Content starts
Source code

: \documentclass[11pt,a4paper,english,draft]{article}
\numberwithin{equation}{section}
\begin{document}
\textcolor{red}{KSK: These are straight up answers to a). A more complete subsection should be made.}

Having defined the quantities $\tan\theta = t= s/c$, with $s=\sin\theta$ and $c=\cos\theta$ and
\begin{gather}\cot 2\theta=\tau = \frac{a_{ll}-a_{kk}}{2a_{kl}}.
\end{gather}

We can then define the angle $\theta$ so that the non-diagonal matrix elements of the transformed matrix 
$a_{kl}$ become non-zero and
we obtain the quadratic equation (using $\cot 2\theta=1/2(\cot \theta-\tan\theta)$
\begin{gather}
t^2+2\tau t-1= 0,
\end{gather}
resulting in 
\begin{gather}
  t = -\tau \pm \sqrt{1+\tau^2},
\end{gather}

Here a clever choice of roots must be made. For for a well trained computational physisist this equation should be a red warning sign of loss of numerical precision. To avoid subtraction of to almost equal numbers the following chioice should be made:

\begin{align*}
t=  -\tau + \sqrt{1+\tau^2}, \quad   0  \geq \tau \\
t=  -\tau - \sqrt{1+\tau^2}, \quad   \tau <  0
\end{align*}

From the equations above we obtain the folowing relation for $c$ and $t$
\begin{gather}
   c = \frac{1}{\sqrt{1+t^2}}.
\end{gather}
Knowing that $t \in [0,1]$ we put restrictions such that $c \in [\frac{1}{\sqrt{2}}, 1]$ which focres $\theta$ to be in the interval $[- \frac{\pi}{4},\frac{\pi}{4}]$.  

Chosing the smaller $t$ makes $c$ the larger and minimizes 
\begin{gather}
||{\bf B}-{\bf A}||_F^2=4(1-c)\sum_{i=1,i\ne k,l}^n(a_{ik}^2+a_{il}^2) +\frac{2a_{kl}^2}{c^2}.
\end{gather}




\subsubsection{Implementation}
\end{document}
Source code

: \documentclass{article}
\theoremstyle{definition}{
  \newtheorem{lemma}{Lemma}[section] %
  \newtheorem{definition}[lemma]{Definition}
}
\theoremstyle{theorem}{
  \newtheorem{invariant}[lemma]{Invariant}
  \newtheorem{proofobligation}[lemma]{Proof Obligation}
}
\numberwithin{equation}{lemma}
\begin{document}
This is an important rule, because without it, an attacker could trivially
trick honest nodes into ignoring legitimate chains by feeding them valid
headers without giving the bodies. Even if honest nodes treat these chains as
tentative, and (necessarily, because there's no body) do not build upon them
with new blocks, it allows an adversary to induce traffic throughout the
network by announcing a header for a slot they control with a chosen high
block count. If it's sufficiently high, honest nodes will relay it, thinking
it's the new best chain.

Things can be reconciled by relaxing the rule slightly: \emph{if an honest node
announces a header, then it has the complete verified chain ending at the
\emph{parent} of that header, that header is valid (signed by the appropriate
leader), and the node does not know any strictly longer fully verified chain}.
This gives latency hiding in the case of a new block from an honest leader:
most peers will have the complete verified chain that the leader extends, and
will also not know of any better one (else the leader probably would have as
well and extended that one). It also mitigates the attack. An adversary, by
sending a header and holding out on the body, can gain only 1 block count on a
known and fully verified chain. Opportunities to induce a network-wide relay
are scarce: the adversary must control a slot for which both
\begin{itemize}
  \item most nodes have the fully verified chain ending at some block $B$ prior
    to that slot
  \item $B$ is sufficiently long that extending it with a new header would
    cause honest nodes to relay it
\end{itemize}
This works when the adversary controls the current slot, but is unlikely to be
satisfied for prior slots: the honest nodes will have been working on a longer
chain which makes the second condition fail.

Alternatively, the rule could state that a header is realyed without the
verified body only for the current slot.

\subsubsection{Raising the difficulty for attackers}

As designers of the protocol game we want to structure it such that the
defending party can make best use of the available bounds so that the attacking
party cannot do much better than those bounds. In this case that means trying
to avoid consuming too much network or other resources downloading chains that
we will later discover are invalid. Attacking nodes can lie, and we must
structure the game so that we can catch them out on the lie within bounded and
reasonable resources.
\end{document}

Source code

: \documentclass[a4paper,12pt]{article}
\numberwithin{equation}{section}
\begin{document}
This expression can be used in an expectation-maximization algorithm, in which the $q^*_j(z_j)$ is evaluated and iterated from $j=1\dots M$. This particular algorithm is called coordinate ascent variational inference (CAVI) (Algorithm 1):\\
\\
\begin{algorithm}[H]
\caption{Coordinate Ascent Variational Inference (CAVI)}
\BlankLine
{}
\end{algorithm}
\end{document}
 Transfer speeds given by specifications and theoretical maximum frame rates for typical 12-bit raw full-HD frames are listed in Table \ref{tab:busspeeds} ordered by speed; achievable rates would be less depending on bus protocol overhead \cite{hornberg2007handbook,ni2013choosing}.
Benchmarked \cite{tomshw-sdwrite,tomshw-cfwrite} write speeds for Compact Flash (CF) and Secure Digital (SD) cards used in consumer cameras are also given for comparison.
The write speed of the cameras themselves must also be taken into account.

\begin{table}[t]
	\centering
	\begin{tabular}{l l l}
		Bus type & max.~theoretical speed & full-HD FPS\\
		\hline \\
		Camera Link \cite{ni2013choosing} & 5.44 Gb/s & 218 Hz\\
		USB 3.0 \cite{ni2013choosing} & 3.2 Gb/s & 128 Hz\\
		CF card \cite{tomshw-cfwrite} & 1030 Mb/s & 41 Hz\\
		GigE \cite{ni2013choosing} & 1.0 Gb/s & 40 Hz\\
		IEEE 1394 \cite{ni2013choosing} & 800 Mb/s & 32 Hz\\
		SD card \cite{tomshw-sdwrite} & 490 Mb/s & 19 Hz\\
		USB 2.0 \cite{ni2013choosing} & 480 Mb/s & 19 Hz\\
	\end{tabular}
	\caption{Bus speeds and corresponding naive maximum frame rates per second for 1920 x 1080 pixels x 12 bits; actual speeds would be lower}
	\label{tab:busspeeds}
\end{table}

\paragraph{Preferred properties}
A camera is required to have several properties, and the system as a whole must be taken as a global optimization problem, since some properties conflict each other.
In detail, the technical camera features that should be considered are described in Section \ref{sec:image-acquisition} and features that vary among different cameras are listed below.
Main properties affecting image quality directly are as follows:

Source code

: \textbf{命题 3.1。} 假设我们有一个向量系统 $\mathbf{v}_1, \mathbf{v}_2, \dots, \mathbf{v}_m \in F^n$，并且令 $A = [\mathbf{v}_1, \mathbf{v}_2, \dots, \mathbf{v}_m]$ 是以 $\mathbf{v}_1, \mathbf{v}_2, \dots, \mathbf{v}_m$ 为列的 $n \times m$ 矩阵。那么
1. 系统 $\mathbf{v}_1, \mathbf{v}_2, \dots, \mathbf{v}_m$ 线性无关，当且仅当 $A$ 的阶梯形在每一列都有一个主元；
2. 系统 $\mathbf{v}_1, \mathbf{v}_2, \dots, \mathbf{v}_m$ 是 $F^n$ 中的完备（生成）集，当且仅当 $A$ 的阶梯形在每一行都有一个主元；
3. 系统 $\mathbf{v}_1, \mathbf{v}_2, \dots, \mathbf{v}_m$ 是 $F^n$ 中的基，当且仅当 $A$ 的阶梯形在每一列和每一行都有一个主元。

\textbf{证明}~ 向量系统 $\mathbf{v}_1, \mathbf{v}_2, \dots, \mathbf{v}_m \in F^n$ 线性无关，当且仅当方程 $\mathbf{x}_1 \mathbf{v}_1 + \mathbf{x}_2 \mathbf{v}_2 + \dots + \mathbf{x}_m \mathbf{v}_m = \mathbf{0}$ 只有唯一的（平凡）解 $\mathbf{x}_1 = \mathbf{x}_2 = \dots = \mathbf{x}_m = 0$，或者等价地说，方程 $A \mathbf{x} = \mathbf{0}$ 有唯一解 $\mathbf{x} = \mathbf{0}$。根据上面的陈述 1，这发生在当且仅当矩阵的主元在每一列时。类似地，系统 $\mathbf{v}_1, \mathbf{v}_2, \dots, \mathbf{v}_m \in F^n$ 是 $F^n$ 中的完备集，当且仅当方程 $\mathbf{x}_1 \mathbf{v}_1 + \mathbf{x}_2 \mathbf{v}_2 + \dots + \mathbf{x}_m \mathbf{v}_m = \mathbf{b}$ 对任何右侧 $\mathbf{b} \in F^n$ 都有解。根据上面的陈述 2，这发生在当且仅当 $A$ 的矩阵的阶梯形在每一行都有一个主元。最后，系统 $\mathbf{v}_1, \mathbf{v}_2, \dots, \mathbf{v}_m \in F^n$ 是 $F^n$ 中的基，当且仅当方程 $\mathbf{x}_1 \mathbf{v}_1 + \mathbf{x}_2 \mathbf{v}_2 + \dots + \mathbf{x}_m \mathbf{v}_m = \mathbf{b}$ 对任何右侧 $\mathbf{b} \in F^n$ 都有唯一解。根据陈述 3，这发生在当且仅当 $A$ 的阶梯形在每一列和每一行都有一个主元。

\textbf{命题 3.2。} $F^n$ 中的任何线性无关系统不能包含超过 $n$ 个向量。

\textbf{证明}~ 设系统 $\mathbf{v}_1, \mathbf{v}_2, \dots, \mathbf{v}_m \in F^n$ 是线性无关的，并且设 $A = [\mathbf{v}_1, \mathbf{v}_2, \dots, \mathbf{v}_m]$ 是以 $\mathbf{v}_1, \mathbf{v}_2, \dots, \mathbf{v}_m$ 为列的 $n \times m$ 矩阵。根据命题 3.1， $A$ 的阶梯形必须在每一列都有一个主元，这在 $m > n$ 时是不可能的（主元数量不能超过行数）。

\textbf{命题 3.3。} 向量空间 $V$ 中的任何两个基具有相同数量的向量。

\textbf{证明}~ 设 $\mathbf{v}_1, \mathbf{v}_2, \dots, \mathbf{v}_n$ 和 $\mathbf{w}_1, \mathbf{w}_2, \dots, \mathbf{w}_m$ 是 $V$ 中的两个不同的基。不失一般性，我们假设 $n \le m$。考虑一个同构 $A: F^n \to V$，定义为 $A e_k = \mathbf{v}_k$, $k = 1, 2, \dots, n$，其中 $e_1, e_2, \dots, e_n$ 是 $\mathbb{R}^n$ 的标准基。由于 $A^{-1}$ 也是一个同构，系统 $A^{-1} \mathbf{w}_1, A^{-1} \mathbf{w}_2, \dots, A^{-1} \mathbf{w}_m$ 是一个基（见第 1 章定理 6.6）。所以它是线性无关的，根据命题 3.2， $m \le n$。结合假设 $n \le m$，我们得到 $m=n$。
Content ends
◆ Problem description: Each line above that contains the word "newtheorem" should be copied.

◆ Expected answer:
  \newtheorem{lemma}{Lemma}[section] %
  \newtheorem{definition}[lemma]{Definition}
  \newtheorem{invariant}[lemma]{Invariant}
  \newtheorem{proofobligation}[lemma]{Proof Obligation}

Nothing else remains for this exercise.